» **RAW DATA**

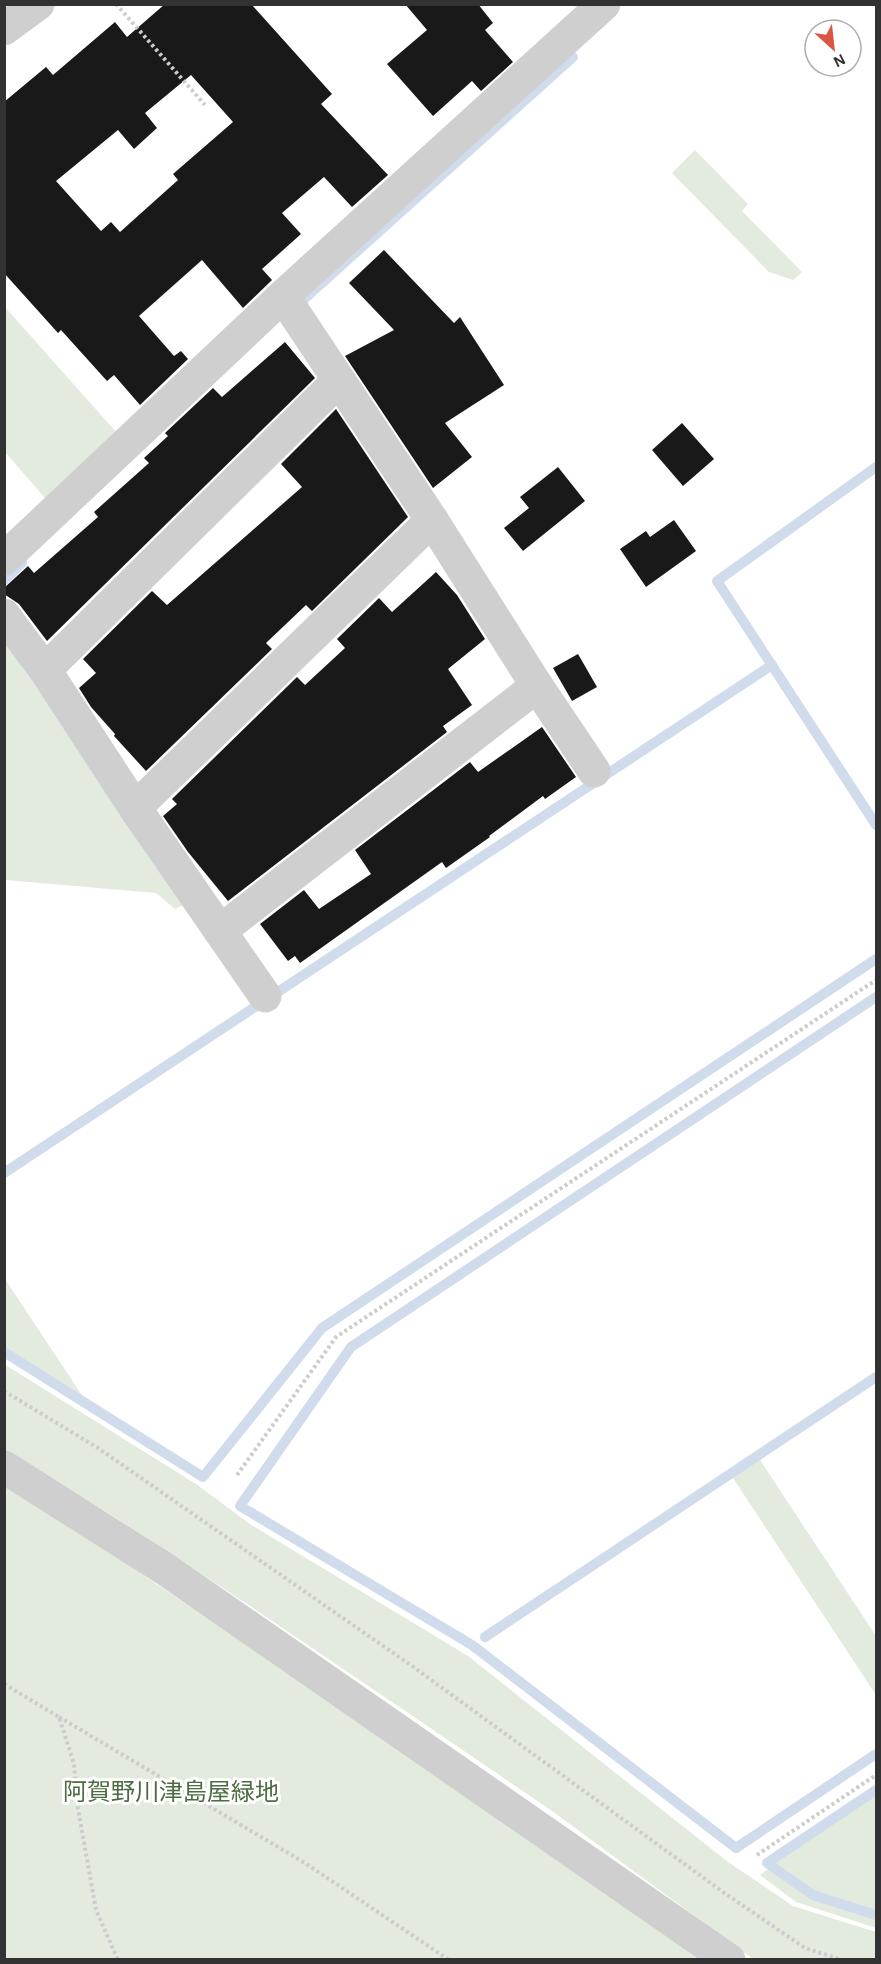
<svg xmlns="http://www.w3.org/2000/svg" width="881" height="1964" font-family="'Alegreya Sans','Noto Sans JP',sans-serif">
	<rect width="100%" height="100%" fill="#fff"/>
	<!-- green -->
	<g fill="#e3ebdf">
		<polygon points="695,150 748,204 742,211 802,272 793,280 769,272 672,173"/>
		<polygon points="4,306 117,433 46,499 5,452"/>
		<polygon points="4,639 185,904 175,909 156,893 5,880"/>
		<polygon points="5,1279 89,1406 5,1353"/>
		<polygon points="4,1364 196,1484 250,1524 468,1656 728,1862 793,1906 876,1932 876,1959 753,1959 552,1811 420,1721 247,1604 113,1516 5,1450"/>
		<polygon points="758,1457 876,1636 876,1695 731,1475"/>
		<polygon points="5,1485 61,1520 390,1740 699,1959 5,1960"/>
		<polygon points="876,1788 876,1928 796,1902 760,1875 822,1829 832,1818"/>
	</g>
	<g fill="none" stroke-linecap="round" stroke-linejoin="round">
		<!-- stream -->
		<g stroke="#d0dbec" stroke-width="10">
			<polyline points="303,300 573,57"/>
			<polyline points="876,467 717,581 876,825"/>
			<polyline points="4,580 22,563"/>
			<polyline points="876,997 351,1347 240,1506 472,1645 736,1848 876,1754"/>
			<polyline points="4,1173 772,665"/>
			<polyline points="4,1352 203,1477 322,1328 876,959"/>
			<polyline points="485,1637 876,1377"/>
			<polyline points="876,1790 767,1863 813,1895 876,1915"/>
		</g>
	</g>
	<!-- building -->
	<g fill="#191919" fill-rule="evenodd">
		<path d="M165,4H251L332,94L321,104L388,175L352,207L324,177L282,213L301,234L262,269L272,280L243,308L202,260L139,316L174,356L181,351L188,359L140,405L114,375L107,381L61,330L58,333L4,273V102L46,67L53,75L115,22L127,37ZM191,75L233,122L173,174L178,180L120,232L111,222L101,231L56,181L118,130L134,149L157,128L145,113Z"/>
		<polygon points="405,4 478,4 493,23 485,30 513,62 481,91 472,81 433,116 387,64 427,30"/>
		<polygon points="384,250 454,323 460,317 504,385 445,423 472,457 433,488 345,356 394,330 349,283"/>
		<polygon points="285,342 315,378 47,641 19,604 4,594 4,588 28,566 34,573 98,517 94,512 149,463 144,458 168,436 165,433 213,388 222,397"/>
		<polygon points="336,409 408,517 312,611 306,605 266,643 272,649 146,771 114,736 115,734 91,707 79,688 96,673 83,659 152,591 167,605 302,487 281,464"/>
		<polygon points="682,423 714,459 683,486 652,450"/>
		<polygon points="558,467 585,501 523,551 504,528 529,508 520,497"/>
		<polygon points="674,520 696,551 646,587 620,549 646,531 650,537"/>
		<polygon points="436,572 457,595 485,639 448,669 472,705 443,726 447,732 228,901 188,852 163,816 177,804 172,799 297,677 305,685 345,648 337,639 379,598 392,612"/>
		<polygon points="578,654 597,687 572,701 553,668"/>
		<polygon points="542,727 576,777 545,799 543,796 489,836 490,837 446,868 442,862 300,963 295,956 288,961 260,924 304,890 319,909 371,874 355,850 470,762 478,772"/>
	</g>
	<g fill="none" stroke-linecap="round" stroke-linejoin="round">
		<!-- path -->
		<g stroke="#ccc" stroke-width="4" stroke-dasharray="3 3" stroke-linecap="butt">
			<polyline points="116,4 205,105"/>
			<polyline points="4,1391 98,1448 412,1666 723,1892 805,1948 842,1960"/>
			<polyline points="237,1475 336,1337 876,980"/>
			<polyline points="4,1684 59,1717 74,1764 78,1809 96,1910 118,1960"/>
			<polyline points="59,1717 305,1863 449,1960"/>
			<polyline points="757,1855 876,1775"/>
		</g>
		<!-- minor -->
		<g stroke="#cfcfcf" stroke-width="33">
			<polyline points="4,29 38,4"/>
			<polyline points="283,296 432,520 537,686 594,771"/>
			<polyline points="4,559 283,296 604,4"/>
			<polyline points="4,615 45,670 135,808 265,996"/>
			<polyline points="45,670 339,380"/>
			<polyline points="135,808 432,520"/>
			<polyline points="220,931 537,686"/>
			<polyline points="4,1467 165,1569 729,1960"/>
		</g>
	</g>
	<g text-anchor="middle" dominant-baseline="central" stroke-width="6" stroke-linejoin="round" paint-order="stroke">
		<!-- park labels -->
		<g font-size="24" fill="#4d6c41" stroke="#fff">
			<text x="171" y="1793">阿賀野川津島屋緑地</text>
		</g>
	</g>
	<!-- border -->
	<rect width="881" height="1964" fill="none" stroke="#323232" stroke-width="12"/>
	<!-- north arrow -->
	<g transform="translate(833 48) rotate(153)"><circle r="28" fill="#ffffff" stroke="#adadad" stroke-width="1.5"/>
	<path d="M0-4.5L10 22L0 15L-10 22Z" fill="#db5642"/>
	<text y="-9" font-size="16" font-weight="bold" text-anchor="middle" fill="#323232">N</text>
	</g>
</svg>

» **EXERCISE BRIEF**
Every line in the records is to be retyped exactly as it stands; the pictures stay out.

» **SOLUTION FOR THIS EXERCISE**
<svg xmlns="http://www.w3.org/2000/svg" width="881" height="1964" font-family="'Alegreya Sans','Noto Sans JP',sans-serif">
	<rect width="100%" height="100%" fill="#fff"/>
	<!-- green -->
	<g fill="#e3ebdf">
		<polygon points="695,150 748,204 742,211 802,272 793,280 769,272 672,173"/>
		<polygon points="4,306 117,433 46,499 5,452"/>
		<polygon points="4,639 185,904 175,909 156,893 5,880"/>
		<polygon points="5,1279 89,1406 5,1353"/>
		<polygon points="4,1364 196,1484 250,1524 468,1656 728,1862 793,1906 876,1932 876,1959 753,1959 552,1811 420,1721 247,1604 113,1516 5,1450"/>
		<polygon points="758,1457 876,1636 876,1695 731,1475"/>
		<polygon points="5,1485 61,1520 390,1740 699,1959 5,1960"/>
		<polygon points="876,1788 876,1928 796,1902 760,1875 822,1829 832,1818"/>
	</g>
	<g fill="none" stroke-linecap="round" stroke-linejoin="round">
		<!-- stream -->
		<g stroke="#d0dbec" stroke-width="10">
			<polyline points="303,300 573,57"/>
			<polyline points="876,467 717,581 876,825"/>
			<polyline points="4,580 22,563"/>
			<polyline points="876,997 351,1347 240,1506 472,1645 736,1848 876,1754"/>
			<polyline points="4,1173 772,665"/>
			<polyline points="4,1352 203,1477 322,1328 876,959"/>
			<polyline points="485,1637 876,1377"/>
			<polyline points="876,1790 767,1863 813,1895 876,1915"/>
		</g>
	</g>
	<!-- building -->
	<g fill="#191919" fill-rule="evenodd">
		<path d="M165,4H251L332,94L321,104L388,175L352,207L324,177L282,213L301,234L262,269L272,280L243,308L202,260L139,316L174,356L181,351L188,359L140,405L114,375L107,381L61,330L58,333L4,273V102L46,67L53,75L115,22L127,37ZM191,75L233,122L173,174L178,180L120,232L111,222L101,231L56,181L118,130L134,149L157,128L145,113Z"/>
		<polygon points="405,4 478,4 493,23 485,30 513,62 481,91 472,81 433,116 387,64 427,30"/>
		<polygon points="384,250 454,323 460,317 504,385 445,423 472,457 433,488 345,356 394,330 349,283"/>
		<polygon points="285,342 315,378 47,641 19,604 4,594 4,588 28,566 34,573 98,517 94,512 149,463 144,458 168,436 165,433 213,388 222,397"/>
		<polygon points="336,409 408,517 312,611 306,605 266,643 272,649 146,771 114,736 115,734 91,707 79,688 96,673 83,659 152,591 167,605 302,487 281,464"/>
		<polygon points="682,423 714,459 683,486 652,450"/>
		<polygon points="558,467 585,501 523,551 504,528 529,508 520,497"/>
		<polygon points="674,520 696,551 646,587 620,549 646,531 650,537"/>
		<polygon points="436,572 457,595 485,639 448,669 472,705 443,726 447,732 228,901 188,852 163,816 177,804 172,799 297,677 305,685 345,648 337,639 379,598 392,612"/>
		<polygon points="578,654 597,687 572,701 553,668"/>
		<polygon points="542,727 576,777 545,799 543,796 489,836 490,837 446,868 442,862 300,963 295,956 288,961 260,924 304,890 319,909 371,874 355,850 470,762 478,772"/>
	</g>
	<g fill="none" stroke-linecap="round" stroke-linejoin="round">
		<!-- path -->
		<g stroke="#ccc" stroke-width="4" stroke-dasharray="3 3" stroke-linecap="butt">
			<polyline points="116,4 205,105"/>
			<polyline points="4,1391 98,1448 412,1666 723,1892 805,1948 842,1960"/>
			<polyline points="237,1475 336,1337 876,980"/>
			<polyline points="4,1684 59,1717 74,1764 78,1809 96,1910 118,1960"/>
			<polyline points="59,1717 305,1863 449,1960"/>
			<polyline points="757,1855 876,1775"/>
		</g>
		<!-- minor -->
		<g stroke="#cfcfcf" stroke-width="33">
			<polyline points="4,29 38,4"/>
			<polyline points="283,296 432,520 537,686 594,771"/>
			<polyline points="4,559 283,296 604,4"/>
			<polyline points="4,615 45,670 135,808 265,996"/>
			<polyline points="45,670 339,380"/>
			<polyline points="135,808 432,520"/>
			<polyline points="220,931 537,686"/>
			<polyline points="4,1467 165,1569 729,1960"/>
		</g>
	</g>
	<g text-anchor="middle" dominant-baseline="central" stroke-width="6" stroke-linejoin="round" paint-order="stroke">
		<!-- park labels -->
		<g font-size="24" fill="#4d6c41" stroke="#fff">
			<text x="171" y="1793">阿賀野川津島屋緑地</text>
		</g>
	</g>
	<!-- border -->
	<rect width="881" height="1964" fill="none" stroke="#323232" stroke-width="12"/>
	<!-- north arrow -->
	<g transform="translate(833 48) rotate(153)"><circle r="28" fill="#ffffff" stroke="#adadad" stroke-width="1.5"/>
	<path d="M0-4.5L10 22L0 15L-10 22Z" fill="#db5642"/>
	<text y="-9" font-size="16" font-weight="bold" text-anchor="middle" fill="#323232">N</text>
	</g>
</svg>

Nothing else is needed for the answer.